(GOAL OF THE EXERCISE): From the listing below, return each line that includes "START".

+ + + +

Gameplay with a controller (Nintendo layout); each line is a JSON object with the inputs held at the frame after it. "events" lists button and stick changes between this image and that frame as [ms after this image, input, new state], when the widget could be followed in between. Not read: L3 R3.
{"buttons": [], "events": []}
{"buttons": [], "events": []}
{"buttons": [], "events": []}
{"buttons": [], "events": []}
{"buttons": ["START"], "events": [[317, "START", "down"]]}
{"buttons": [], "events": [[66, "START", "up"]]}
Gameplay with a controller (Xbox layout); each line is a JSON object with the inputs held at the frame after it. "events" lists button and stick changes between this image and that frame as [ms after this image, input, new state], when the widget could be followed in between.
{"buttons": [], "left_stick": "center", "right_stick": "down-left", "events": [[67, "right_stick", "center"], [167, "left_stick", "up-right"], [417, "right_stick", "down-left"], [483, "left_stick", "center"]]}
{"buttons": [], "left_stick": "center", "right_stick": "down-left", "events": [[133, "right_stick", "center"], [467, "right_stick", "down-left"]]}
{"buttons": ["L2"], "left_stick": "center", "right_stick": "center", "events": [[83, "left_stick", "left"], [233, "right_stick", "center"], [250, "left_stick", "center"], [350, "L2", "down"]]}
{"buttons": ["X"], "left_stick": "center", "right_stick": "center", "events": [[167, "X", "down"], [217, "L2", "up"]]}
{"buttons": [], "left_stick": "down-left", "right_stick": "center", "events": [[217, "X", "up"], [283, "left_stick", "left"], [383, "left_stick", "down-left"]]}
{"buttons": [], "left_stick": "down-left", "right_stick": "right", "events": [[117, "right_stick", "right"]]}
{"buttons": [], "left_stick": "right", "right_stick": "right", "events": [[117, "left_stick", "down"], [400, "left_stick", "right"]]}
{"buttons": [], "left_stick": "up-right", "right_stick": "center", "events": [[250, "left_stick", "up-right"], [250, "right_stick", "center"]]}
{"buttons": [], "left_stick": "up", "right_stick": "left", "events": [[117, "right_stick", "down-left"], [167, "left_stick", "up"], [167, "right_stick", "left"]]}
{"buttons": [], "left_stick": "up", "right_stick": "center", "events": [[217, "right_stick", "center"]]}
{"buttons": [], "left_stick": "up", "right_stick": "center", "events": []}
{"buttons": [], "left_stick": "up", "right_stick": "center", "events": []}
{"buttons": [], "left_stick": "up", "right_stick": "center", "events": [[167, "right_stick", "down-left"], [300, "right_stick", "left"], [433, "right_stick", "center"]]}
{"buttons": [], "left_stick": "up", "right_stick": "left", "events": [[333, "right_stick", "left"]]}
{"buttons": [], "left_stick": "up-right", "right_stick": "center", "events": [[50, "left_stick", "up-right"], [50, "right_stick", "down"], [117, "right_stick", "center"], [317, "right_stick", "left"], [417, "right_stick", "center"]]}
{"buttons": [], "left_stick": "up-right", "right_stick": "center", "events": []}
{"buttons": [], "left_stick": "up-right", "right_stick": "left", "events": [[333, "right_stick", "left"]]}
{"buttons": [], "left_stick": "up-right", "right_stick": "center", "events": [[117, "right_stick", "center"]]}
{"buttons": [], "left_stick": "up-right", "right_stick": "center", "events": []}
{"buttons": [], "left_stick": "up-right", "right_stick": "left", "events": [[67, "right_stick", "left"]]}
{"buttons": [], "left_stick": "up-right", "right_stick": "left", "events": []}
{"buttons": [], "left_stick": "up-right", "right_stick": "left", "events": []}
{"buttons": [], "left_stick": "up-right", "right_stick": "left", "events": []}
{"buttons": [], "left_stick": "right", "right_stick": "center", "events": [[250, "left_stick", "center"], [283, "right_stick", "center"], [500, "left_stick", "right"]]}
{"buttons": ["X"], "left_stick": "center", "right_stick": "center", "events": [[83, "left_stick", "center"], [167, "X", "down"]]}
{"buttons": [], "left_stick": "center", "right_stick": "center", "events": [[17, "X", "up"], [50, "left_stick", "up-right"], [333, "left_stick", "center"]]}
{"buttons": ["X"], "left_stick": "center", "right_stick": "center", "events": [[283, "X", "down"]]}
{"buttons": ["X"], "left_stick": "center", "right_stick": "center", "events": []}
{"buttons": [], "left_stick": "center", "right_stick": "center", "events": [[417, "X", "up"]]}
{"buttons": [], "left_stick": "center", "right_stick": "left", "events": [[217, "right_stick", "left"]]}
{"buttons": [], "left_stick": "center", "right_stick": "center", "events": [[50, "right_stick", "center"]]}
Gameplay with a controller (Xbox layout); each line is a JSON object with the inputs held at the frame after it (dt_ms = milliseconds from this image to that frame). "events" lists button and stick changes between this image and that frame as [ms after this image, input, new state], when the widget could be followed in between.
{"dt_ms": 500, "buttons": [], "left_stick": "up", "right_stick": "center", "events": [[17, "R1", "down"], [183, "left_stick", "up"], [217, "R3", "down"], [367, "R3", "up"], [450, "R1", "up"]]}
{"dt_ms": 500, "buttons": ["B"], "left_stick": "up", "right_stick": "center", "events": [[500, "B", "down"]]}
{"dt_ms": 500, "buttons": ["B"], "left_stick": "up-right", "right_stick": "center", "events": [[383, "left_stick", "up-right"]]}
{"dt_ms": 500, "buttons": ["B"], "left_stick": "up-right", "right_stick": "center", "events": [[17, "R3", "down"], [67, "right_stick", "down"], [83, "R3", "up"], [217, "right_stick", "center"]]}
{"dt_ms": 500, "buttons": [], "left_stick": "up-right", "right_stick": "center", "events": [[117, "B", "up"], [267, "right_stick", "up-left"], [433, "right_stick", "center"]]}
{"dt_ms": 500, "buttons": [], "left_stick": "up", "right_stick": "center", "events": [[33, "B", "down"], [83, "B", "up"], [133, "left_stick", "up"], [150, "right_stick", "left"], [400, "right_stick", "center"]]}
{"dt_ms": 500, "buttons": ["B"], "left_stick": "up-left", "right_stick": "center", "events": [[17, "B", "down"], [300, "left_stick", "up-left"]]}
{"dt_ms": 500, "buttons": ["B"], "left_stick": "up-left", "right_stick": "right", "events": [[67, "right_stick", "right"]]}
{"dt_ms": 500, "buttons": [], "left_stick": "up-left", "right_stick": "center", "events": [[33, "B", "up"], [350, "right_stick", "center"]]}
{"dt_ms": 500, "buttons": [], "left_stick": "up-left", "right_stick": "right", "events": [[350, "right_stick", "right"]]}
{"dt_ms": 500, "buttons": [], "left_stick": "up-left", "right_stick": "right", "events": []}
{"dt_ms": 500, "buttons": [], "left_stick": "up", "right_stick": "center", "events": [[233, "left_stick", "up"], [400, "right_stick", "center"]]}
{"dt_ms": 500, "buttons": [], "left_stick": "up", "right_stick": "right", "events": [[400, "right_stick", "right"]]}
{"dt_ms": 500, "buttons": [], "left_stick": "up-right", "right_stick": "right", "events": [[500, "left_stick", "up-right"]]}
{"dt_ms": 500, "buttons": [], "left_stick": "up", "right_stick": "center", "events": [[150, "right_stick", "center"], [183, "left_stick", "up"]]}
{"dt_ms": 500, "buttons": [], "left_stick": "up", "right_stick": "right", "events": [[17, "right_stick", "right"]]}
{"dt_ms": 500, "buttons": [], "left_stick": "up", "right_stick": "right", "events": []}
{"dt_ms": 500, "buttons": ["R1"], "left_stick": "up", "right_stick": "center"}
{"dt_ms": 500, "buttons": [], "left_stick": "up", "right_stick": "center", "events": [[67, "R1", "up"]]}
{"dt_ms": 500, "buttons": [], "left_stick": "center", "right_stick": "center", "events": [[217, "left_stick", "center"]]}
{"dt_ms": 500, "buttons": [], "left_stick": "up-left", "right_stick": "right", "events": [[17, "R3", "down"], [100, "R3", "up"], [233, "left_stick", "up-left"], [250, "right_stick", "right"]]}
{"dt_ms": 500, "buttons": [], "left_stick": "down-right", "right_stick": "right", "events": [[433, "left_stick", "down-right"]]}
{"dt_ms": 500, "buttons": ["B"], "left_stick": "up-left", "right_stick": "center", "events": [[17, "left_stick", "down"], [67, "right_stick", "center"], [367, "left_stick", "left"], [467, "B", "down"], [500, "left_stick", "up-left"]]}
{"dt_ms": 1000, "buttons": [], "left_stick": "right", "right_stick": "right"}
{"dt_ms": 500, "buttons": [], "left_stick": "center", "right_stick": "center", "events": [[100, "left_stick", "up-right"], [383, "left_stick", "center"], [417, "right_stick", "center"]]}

+ + + +

(RESPONSE TO THE EXERCISE):
{"buttons": ["START"], "events": [[317, "START", "down"]]}
{"buttons": [], "events": [[66, "START", "up"]]}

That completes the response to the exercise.